The design was intricate, mixing old-world martial arts joint flexibility with cutting-edge Cultech energy pathways. He had notes scrawled in the margins detailing the theoretical integration of Inner Force and Outer Force—a synergy that established academies claimed was impossible to achieve cleanly in a mech suit.
"If I use the hyper-flexible joint system, the tensile strength required for high-G maneuvering increases by 400%," he muttered, running a simulation. "Need a better alloy, or... a Bio Energy dampening field that compresses the atmosphere around the joint."
He shook his head, momentarily frustrated by the resource limitation. His genius was always ahead of his budget.
Suddenly, a loud, metallic CLANG echoed from the ventilation shaft above.

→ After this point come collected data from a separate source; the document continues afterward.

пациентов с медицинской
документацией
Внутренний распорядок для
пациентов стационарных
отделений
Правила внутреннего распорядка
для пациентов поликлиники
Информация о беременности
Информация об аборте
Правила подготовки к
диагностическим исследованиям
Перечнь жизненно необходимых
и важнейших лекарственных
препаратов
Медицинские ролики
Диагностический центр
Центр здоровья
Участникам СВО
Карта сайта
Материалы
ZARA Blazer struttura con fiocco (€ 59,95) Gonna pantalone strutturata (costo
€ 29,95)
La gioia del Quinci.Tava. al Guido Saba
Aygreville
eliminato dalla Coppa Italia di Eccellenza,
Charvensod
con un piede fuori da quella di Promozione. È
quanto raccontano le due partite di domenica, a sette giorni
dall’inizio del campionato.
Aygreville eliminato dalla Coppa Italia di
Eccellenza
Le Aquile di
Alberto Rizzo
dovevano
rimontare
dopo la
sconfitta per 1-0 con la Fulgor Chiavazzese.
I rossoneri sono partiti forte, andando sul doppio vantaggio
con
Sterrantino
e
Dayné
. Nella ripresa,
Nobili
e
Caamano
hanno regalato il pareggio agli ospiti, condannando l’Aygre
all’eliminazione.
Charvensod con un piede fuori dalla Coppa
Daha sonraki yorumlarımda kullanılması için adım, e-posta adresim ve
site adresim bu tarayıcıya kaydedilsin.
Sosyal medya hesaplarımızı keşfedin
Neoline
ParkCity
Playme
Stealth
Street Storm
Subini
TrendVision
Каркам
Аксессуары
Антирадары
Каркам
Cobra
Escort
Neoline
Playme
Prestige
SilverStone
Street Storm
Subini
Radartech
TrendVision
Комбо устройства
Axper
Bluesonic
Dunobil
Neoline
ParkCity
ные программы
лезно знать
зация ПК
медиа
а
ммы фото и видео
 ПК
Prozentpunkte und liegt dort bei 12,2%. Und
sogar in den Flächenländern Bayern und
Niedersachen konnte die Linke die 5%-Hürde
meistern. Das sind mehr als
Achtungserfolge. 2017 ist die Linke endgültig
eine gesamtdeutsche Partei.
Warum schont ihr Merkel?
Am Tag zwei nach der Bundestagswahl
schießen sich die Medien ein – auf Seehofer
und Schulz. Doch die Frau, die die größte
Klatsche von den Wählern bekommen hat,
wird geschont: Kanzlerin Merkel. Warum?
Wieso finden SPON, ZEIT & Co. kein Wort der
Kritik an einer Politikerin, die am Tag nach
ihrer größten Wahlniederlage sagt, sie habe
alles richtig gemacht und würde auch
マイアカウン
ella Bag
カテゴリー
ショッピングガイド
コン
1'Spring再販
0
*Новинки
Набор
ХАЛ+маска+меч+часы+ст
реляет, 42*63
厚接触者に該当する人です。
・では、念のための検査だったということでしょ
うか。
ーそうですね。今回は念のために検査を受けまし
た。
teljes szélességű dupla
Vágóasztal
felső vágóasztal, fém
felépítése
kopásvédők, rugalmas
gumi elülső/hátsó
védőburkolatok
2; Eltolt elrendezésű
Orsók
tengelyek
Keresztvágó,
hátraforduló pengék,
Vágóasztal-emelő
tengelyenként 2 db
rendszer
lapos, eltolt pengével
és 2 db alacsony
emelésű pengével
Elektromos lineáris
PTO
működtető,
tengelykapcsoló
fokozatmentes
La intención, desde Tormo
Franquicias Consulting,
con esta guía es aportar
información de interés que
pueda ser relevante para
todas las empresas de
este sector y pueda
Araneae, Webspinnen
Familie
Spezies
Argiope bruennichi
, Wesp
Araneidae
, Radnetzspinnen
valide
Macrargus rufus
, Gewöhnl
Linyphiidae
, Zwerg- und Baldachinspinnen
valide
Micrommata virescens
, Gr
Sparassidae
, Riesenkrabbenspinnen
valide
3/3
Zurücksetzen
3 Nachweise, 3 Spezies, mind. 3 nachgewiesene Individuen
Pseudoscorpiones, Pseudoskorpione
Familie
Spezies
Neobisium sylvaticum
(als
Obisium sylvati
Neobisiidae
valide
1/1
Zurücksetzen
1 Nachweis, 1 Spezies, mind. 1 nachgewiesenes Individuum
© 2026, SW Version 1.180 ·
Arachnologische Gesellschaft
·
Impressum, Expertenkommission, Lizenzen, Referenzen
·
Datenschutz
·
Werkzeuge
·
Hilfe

Kai froze. His hand instantly went to a modified energy wrench—a tool that could deliver a non-lethal, high-voltage shock. Intruders in the low-born districts rarely brought good news. It could be another enforcement shakedown, or worse, a rival trying to steal his tech secrets.
He moved silently, his training from the dilapidated dojo kicking in—low center of gravity, controlled breathing, scanning the shadows automatically for exits and advantages.
He found the source: a tiny, repurposed security drone, no bigger than his thumb, had tumbled down the ventilation shaft. It was clearly observing him, its single lens blinking rhythmically.
This wasn't Grix or a local thug. This was sophisticated. The drone was using a stealth alloy that would make it almost invisible to standard radar—high-grade tech.
Kai's initial suspicion hardened into cold focus. Was it one of the Top 5 academies, continuing their surveillance? Or had his energy fluctuation from Chapter 7 been noticed?
He didn't activate the wrench. He didn't want to destroy the drone; he wanted to capture it.
He sat back down at his bench, pretending to return to work, but his mind was racing, calculating the drone's likely sensor array and reaction time. He slowly, deliberately, began running a diagnostic on his fabricator—a machine that had a powerful magnetic field when operational.
He timed it perfectly. As the drone adjusted its angle for a better view of his blueprint crystal, Kai hit the power rune on the fabricator.
The resulting magnetic pulse was brief but devastatingly precise. The drone sputtered, fell out of the air, and hit the ground, its advanced sensors blinking out.
Kai snatched it up. It was beautiful, high-quality gear. He quickly neutralized its internal tracking beacon and began a deep-level analysis of its data logs. The discovery filled him with a professional excitement that overcame his residual paranoia. This wasn't local tech.
He found the signature: an unusual encryption method tied to an internal planetary routing cluster—a cluster that didn't belong to the Top 5. It was a lower-level, non-standard connection, almost an experimental network.
Kai's analytical mind flagged it instantly. The tech was elite, but the network was unconventional. He stored the drone, a phantom witness, knowing he had to find the source. His unconventionality had just attracted something equally unconventional.